The only negative effect I'd see when having very slow harddisks, or disks that suffer significantly from parallel access, the overall performance could also suffer.

In general in the partial clone, but even in the full clone approach, network and harddisk utilization will be in parallel, and therefore performance can increase.

Best regards

Christian

-----Original Message-----
From: rsbecker@xxxxxxxxxxxxx <rsbecker@xxxxxxxxxxxxx> 
Sent: Montag, 2. Januar 2023 17:54
To: Zitzmann, Christian <Christian.Zitzmann@xxxxxxxxxxx>; git@xxxxxxxxxxxxxxx
Subject: RE: Parallelism for submodule update 

[Sie erhalten nicht häufig E-Mails von rsbecker@xxxxxxxxxxxxx. Weitere Informationen, warum dies wichtig ist, finden Sie unter https://aka.ms/LearnAboutSenderIdentification ]

>-----Original Message-----
>From: <Christian.Zitzmann@xxxxxxxxxxx>
On January 2, 2023 11:45 AM Christian Zitzmann wrote:
>we are using git since many years with also heavily using submodules.
>
>When updating the submodules, only the fetching part is done in 
>parallel (with config submodule.fetchjobs or --jobs) but the checkout 
>is done sequentially
>
>What I’ve recognized when cloning with
>- scalar clone --full-clone --recurse-submodules <URL> or
>- git clone --filter=blob:none --also-filter-submodules 
>--recurse-submodules <URL>
>
>We loose performance, as the fetch of the blobs is done in the 
>sequential checkout part, instead of in the parallel part.
>
>Furthermore, the utilization - without partial clone - of network and 
>harddisk is not always good, as first the network is utilized (fetch) 
>and then the harddisk
>(checkout)
>
>As the checkout part is local to the submodule (no shared resources to 
>block), it would be great if we could move the checkout into the parallelized part.
>E.g. by doing fetch and checkout (with blob fetching) in one step with e.g.
>run_processes_parallel_tr2
>
>I expect that this significantly improves the performance, especially 
>when using partial clones.
>
>Do you think this is possible? Do I miss anything in my thoughts?

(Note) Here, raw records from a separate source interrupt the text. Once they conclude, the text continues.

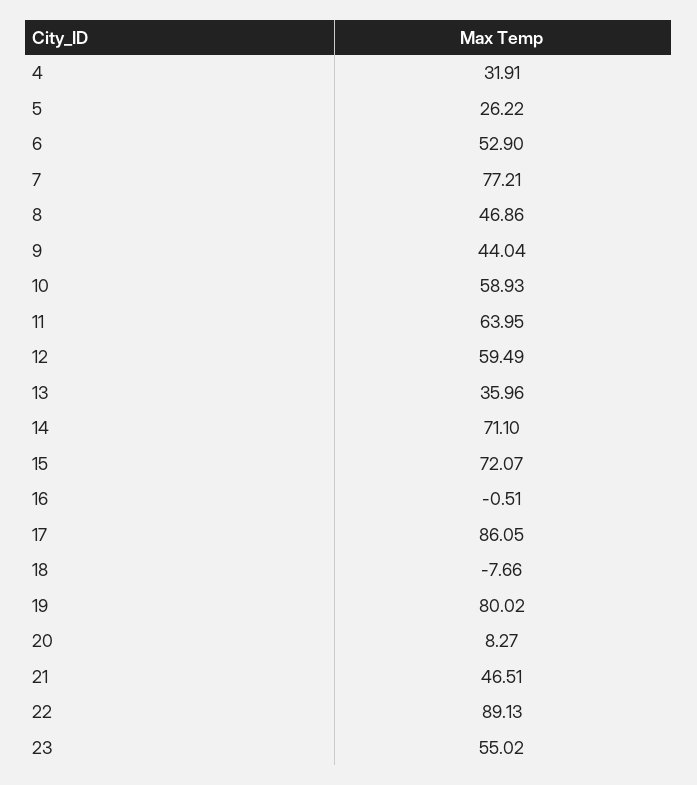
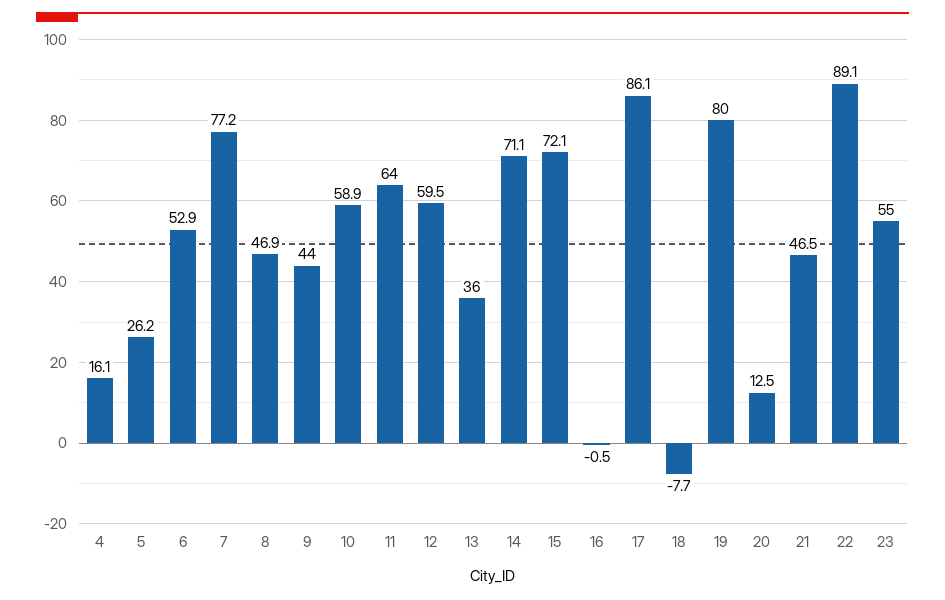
  {
-   "4": 31.91,
+   "4": 16.1,
    "5": 26.22,
    "6": 52.9,
    "7": 77.21,
    "8": 46.86,
    "9": 44.04,
    "10": 58.93,
    "11": 63.95,
    "12": 59.49,
    "13": 35.96,
    "14": 71.1,
    "15": 72.07,
    "16": -0.51,
    "17": 86.05,
    "18": -7.66,
    "19": 80.02,
-   "20": 8.27,
+   "20": 12.5,
    "21": 46.51,
    "22": 89.13,
    "23": 55.02
  }

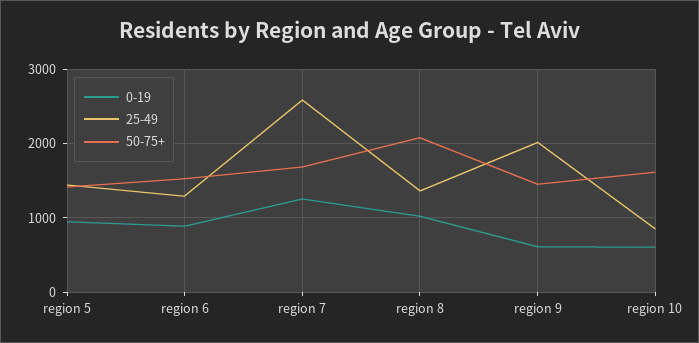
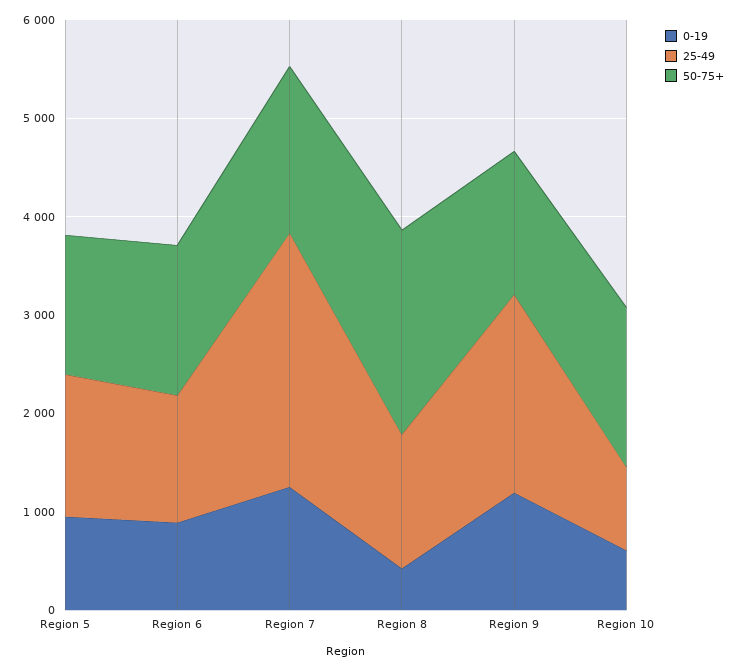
  {
    "0-19": {
      "region 5": 1000,
      "region 6": 900,
      "region 7": 1300,
-     "region 8": 1000,
+     "region 8": 400,
-     "region 9": 600,
+     "region 9": 1200,
      "region 10": 600
    },
    "25-49": {
      "region 5": 1400,
      "region 6": 1300,
      "region 7": 2600,
      "region 8": 1400,
      "region 9": 2000,
      "region 10": 900
    },
    "50-75+": {
      "region 5": 1400,
      "region 6": 1500,
      "region 7": 1700,
      "region 8": 2100,
      "region 9": 1500,
      "region 10": 1600
    }
  }

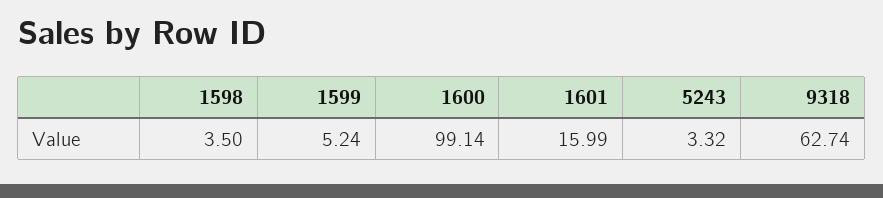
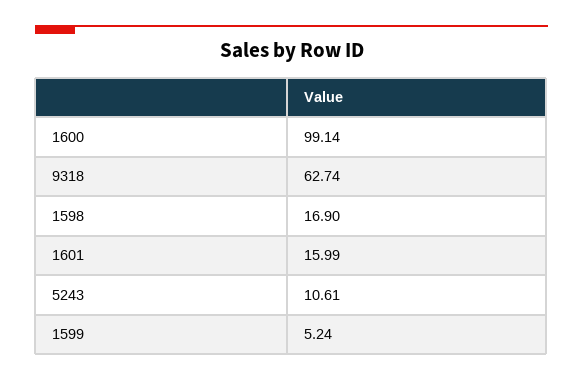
  {
-   "1598": 3.5,
+   "1598": 16.9,
    "1599": 5.24,
    "1600": 99.14,
    "1601": 15.99,
-   "5243": 3.32,
+   "5243": 10.61,
    "9318": 62.74
  }

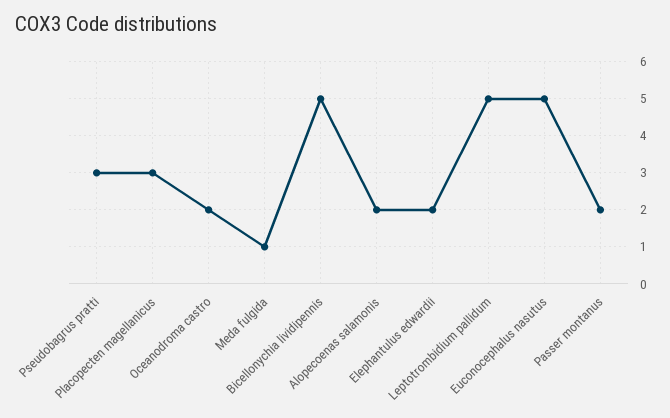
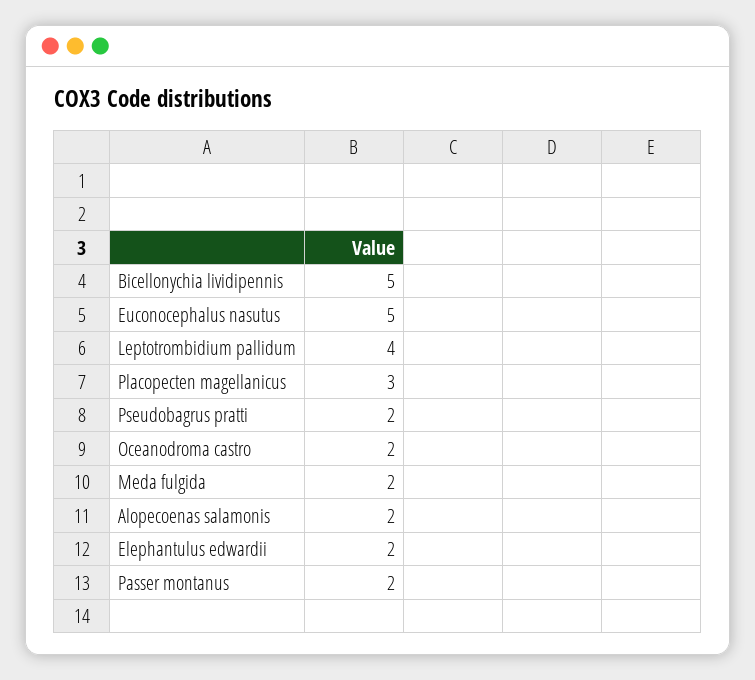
  {
-   "Pseudobagrus pratti": 3,
+   "Pseudobagrus pratti": 2,
    "Placopecten magellanicus": 3,
    "Oceanodroma castro": 2,
-   "Meda fulgida": 1,
+   "Meda fulgida": 2,
    "Bicellonychia lividipennis": 5,
    "Alopecoenas salamonis": 2,
    "Elephantulus edwardii": 2,
-   "Leptotrombidium pallidum": 5,
+   "Leptotrombidium pallidum": 4,
    "Euconocephalus nasutus": 5,
    "Passer montanus": 2
  }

Since this is a platform-specific request, if it happens, this should be a configuration switch that defaults off. On my platform, the file system itself is fairly fast, but the name service traversals and resolutions (what happens in the name service) is a performance problem. Doing the checkout/switch in parallel would actually be counter-productive in my case. So I would keep it off, but I get that other platforms could benefit.

Regards,
Randall

--
Brief whoami: NonStop&UNIX developer since approximately
UNIX(421664400)
NonStop(211288444200000000)
-- In real life, I talk too much.